▶ [Provided passage]
The output visual content item recommender 204 receives the visual content items generated by the generative model. It sorts the visual content items using rules or heuristics or criteria to produce an ordered list of visual content items. Examples of criteria include but are not limited to: similarity with visual content items liked by the user previously, diversity with respect to other visual content items to be included in a feed to the user. In an example, it sorts the visual content items according to similarity with other visual content items that the user has selected to indicate the user likes the visual content items. In another example, it sorts the visual content items to promote diversity between visual content items to be displayed to the current user in a feed. The ordered list of visual content items produced by the output visual content item recommender 204 is passed to the user feed recommender 208, along with items from the information seeking engine 206.

The information seeking engine 206 generates items that, if the user interacts with them, would provide useful information to the service. For example, this could be a textual question for the user to answer (e.g. “would you like more people in your image?”), a selection question (e.g. “which of these two images has better lighting?”), or a range of other possible interactions. These items are passed to the user feed recommender 208 along with the ordered list from the output visual content item recommender 204.

The user feed recommender 208 takes in an ordered list of visual content items from the output recommender 204 and a set of information seeking items from the information seeking engine 206 and interleaves the visual content items and information seeking items to produce an ordered list of visual content items and information seeking items to show in a user feed (i.e. a primary user interface at the client device of the current user). There are a complex set of actions occurring “behind the scenes” to generate visual content items for the current user and to try and determine what the current user is looking for, but the service presents a simple interface (a feed) for the user to interact with. This allows the user to focus on their creative process and not on how to work with a complex system.

FIG. 3 is a schematic diagram of a method performed by the user-guided visual content generation service of FIG. 1. A user 312 accesses a graphical user interface of the service at a client device such as by using a web browser. The interaction works as follows: first, the user inputs 312 some text to start the service generating visual content items. This text (referred to as a prompt) is any one or more of: an image description, a video description, a 3D model description, a target audience, a product description, a visual content item description, other text, for which the user wants to generate visual content items. An example of a visual content item description is “a cat dancing”. An example of a target audience is “teenagers interested in football”. An example of a product description is “sparking, soft drink”.

The user 312 then interacts iteratively with the service to obtain the desired visual content item. There are two interaction types: behavioural and textual. Behavioural interactions include actions such as opening, liking, or disliking a visual content item; behaviours that can be recorded in the browser. More generally, a behavioural interaction comprises a user interface event associated with a visual content item displayed at a user interface Textual interactions are any text input made by the user in association with a visual content item or modifications to a prompt use to generate a visual content item displayed at a user interface. Textual interactions are often open-ended and can include requests such as “add a person to this photo” or “make it darker,” as well as modifications to the original user input prompt.

▶ [Task details] From the passage on the visual content recommendation service, extract the part that opens with the words "The information seeking engine 206 generates" and closes with "item recommender 204.".

▶ [Data under study]
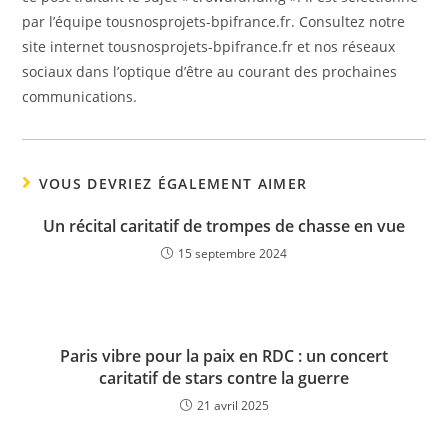
par l’équipe tousnosprojets-bpifrance.fr. Consultez notre
site internet tousnosprojets-bpifrance.fr et nos réseaux
sociaux dans l’optique d’être au courant des prochaines
communications.
VOUS DEVRIEZ ÉGALEMENT AIMER
Un récital caritatif de trompes de chasse en vue
15 septembre 2024
Paris vibre pour la paix en RDC : un concert
caritatif de stars contre la guerre
21 avril 2025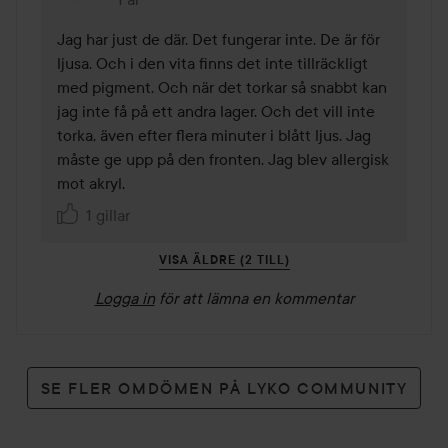
Kommentaren lades 1 år
Jag har just de där. Det fungerar inte. De är för 
ljusa. Och i den vita finns det inte tillräckligt 
med pigment. Och när det torkar så snabbt kan 
jag inte få på ett andra lager. Och det vill inte 
torka, även efter flera minuter i blått ljus. Jag 
måste ge upp på den fronten. Jag blev allergisk 
mot akryl.
1 gillar
VISA ÄLDRE (2 TILL)
Logga in
för att lämna en kommentar
SE FLER OMDÖMEN PÅ LYKO COMMUNITY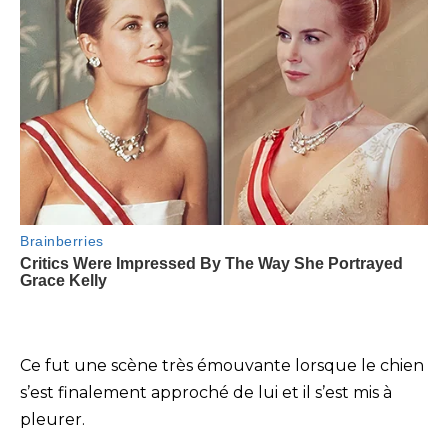
Ce fut une scène très émouvante lorsque le chien
s’est finalement approché de lui et il s’est mis à
pleurer.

▶ [Solution for this problem]
The information seeking engine 206 generates items that, if the user interacts with them, would provide useful information to the service. For example, this could be a textual question for the user to answer (e.g. “would you like more people in your image?”), a selection question (e.g. “which of these two images has better lighting?”), or a range of other possible interactions. These items are passed to the user feed recommender 208 along with the ordered list from the output visual content item recommender 204.